If clarification is needed, let me know.
by (350 points)
Clarification is needed.
What keeps us from building stronger communities of reSistance? Here in the Midwest we have difficult times building safe, sustainable, and effective projects.
One reason is certainly the mobility of people. Another is related to breeding. Still another is that the people with the greatest contempt for contemporary American culture live with the most (inter)personal contradictions, making them really difficult to like, let alone collaborate with.

Also, you need to clarify "safe," "sustainable," and "effective."
You seem to be asking what the biggest problem facing the anarchist movement is, but I don't think that question makes very much sense because there isn't really a single global anarchist movement with one single set of concerns and problems. There's actually a bunch of discrete local anarchist scenes and movements that often don't even know that much about one another.

The things I would point to as major problems would probably say as much about where I live and what my own perspectives are as they would about some kind of objective global situation. Kind of like how the answer that you embedded in your question seems to reference a very specific set of goals, strategies and concerns that not everyone necessarily shares.

1 Answer

+1 vote
This question is difficult to answer. It requires that there is one anarchism, that there is a goal to that anarchism, and that the problems facing that goal are both identifiable and ordered by the difficulty involved in overcoming them.
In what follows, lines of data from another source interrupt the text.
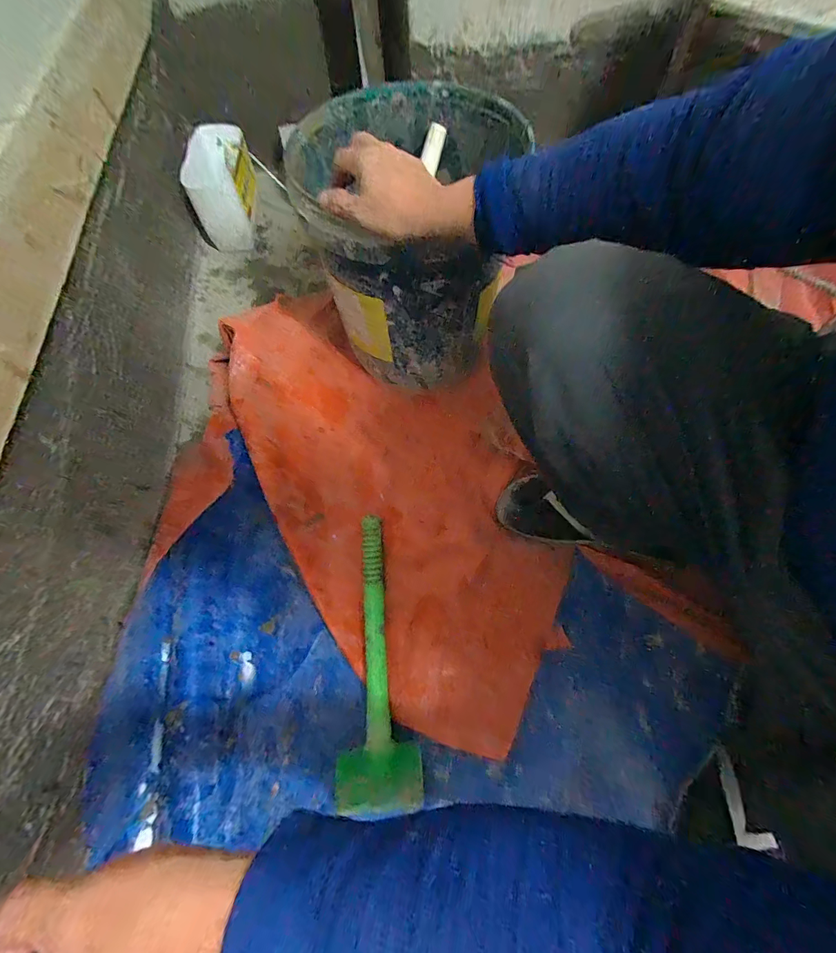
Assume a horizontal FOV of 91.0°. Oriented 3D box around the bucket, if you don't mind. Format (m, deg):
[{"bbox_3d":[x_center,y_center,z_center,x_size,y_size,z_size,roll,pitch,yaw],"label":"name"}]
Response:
[{"bbox_3d":[-0.015,-0.353,0.651,0.268,0.305,0.311,10,65,8],"label":"bucket"}]

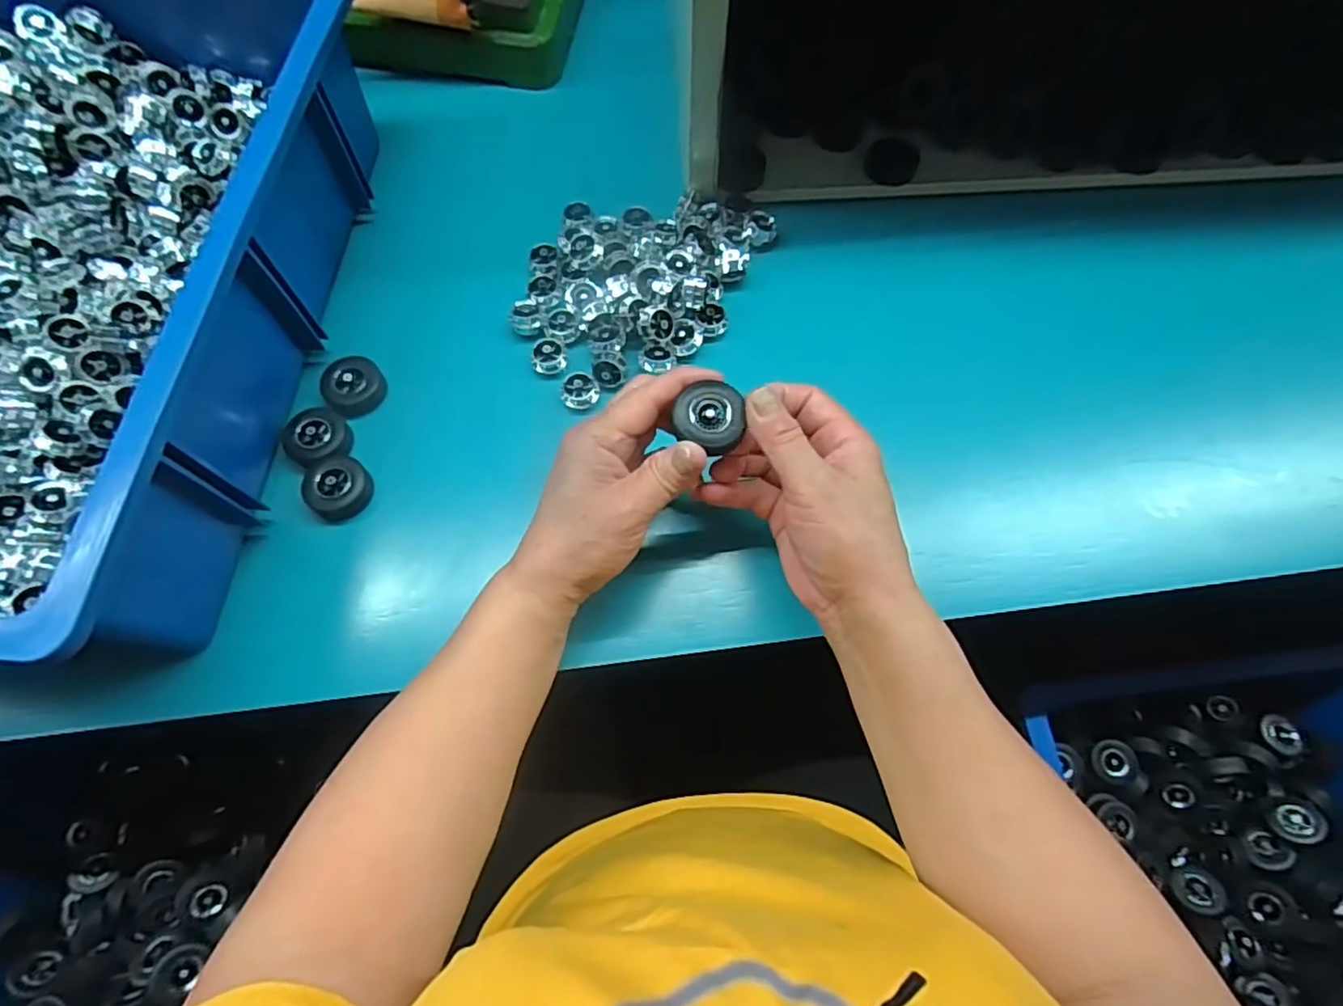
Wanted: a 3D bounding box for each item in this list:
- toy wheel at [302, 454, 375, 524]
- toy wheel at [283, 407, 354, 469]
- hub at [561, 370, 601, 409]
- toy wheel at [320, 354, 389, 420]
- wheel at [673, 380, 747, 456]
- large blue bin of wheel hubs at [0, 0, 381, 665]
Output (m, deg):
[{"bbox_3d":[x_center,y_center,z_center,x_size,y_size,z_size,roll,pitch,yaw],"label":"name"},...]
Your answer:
[{"bbox_3d":[-0.204,-0.010,0.389,0.038,0.012,0.038,32,73,9],"label":"toy wheel"},{"bbox_3d":[-0.224,-0.041,0.403,0.039,0.014,0.038,0,71,-1],"label":"toy wheel"},{"bbox_3d":[-0.060,-0.073,0.415,0.024,0.010,0.022,0,71,-1],"label":"hub"},{"bbox_3d":[-0.208,-0.077,0.418,0.038,0.014,0.036,0,71,-1],"label":"toy wheel"},{"bbox_3d":[0.021,-0.044,0.325,0.033,0.010,0.036,0,71,-1],"label":"wheel"},{"bbox_3d":[-0.390,-0.152,0.379,0.330,0.114,0.470,3,71,0],"label":"large blue bin of wheel hubs"}]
I do not believe there is one anarchism. There are many different ideologies under the term anarchism, and they are not all compatible with each other. There is also within each anarchist a series of tensions that redefine themselves, and relationships with other things that evolve and permutate. In all of these anarchys we find a wide range of goals and visions, and a huge variability in the understanding of success. In these anarchisms there also lies the possibility for failure, for dissonance, and for tendencies that do not define goals as things to reach, or to be faced by identifiable and ordered problems.

Often problems are identified as "the big problem" as a way to avoid how complicated the world is, and how likely we are to fail. If the biggest problem is location, we can all move to one place. If the biggest problem is sexism we can find ways to call each other out and standardize accountability. If the biggest problem  is violence, we can police each other. etc, etc. I don't think we can be that righteous.

Perhaps one problem is our fear of the variability of anarchism, and the variability of its outcomes.